Robbie expressed similar sentiments about missing his father more as he has gotten older.

“You’re not grieving when you’re a child, because you don’t remember your dad, and so everything seems normal until you get older and you start to understand the loss,” he said.

Robbie Allison stands by his red and gold race car
Photo of Robbie Allison courtesy of NASCAR Productions

For Robbie, reaching out purposefully for a visceral connection to his father wound up building a deeper relationship with his grandfather.

“I definitely think part of me pursuing racing was to achieve a little bit deeper of a relationship with my dad, and to be honest, I think a lot of it was just to see what it was like,” Robbie said.

Robbie got into racing late models, earning two wins at Anderson Motor Speedway in South Carolina.
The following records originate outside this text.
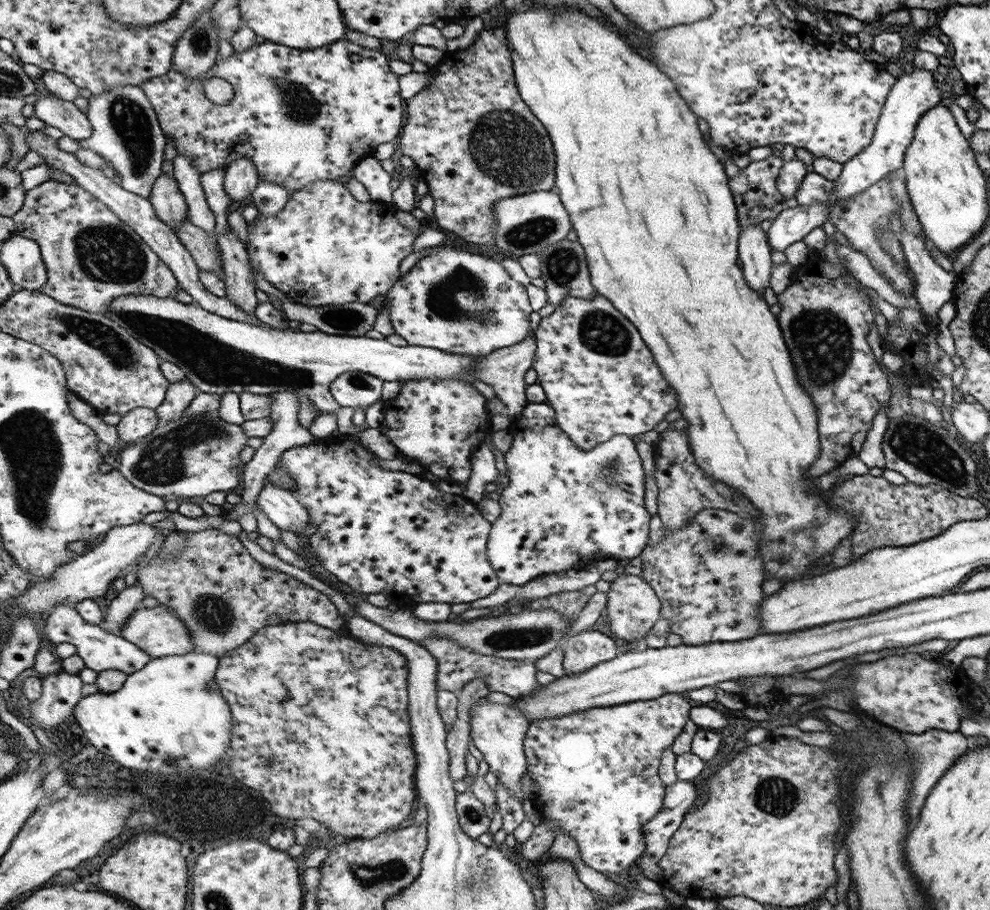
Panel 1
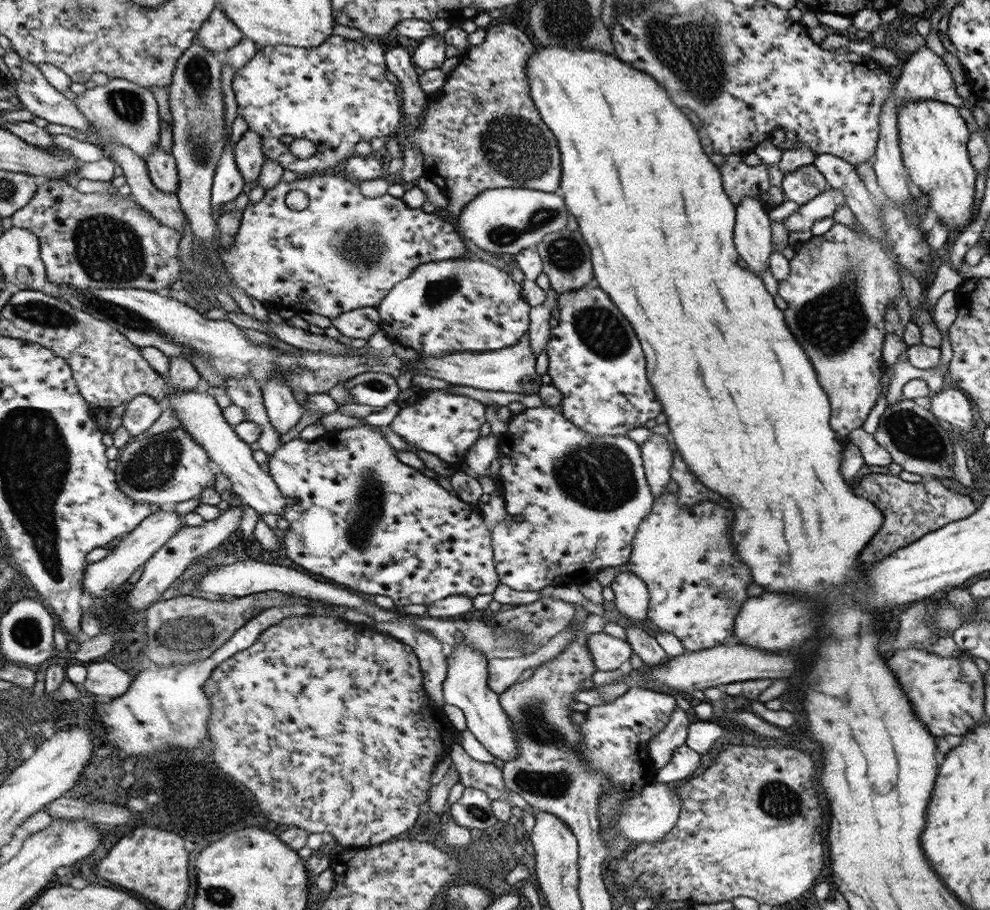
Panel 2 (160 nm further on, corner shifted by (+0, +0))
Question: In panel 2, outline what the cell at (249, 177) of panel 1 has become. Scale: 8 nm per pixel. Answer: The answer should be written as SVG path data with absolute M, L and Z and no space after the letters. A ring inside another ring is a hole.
M250 130L246 131L233 147L233 151L245 183L256 180L266 159L260 134Z

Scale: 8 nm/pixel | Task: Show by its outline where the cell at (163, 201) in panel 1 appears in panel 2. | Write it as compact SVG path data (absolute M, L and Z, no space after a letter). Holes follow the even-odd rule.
M156 145L145 158L145 164L154 186L162 192L176 195L180 180L178 162L175 160L175 156L166 152L160 145Z

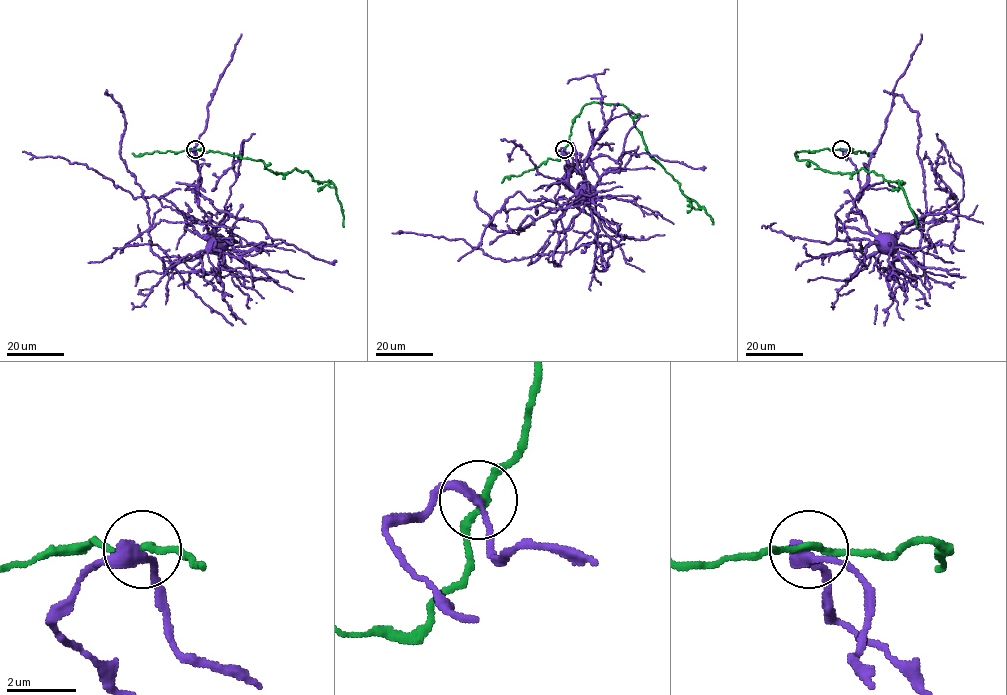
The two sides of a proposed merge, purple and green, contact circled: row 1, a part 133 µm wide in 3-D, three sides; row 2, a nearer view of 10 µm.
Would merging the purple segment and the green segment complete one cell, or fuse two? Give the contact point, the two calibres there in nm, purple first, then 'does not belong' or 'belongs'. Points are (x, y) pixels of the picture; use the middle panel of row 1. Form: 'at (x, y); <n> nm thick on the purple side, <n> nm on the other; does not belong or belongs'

“It gave me an opportunity to spend a lot of time with my granddad, who’s my best friend in the world,” Robbie said of his four years racing competitively. “My granddad always told me, he never really cared that much whether I pursued racing as a career or not, but he always wanted me to try it, just to see the hard work that goes into it, to see the long hours you put into it, and then get that gratification of building that car, understanding that car, and then racing it, and making improvements.”

That time gave him chances to learn more about Davey from Bobby.

“I’ve always learned a lot about him through my granddad,” Robbie said. “My granddad, he always has been very focused on wanting me to understand what kind of man my dad was, and that’s something that has been priceless for me.”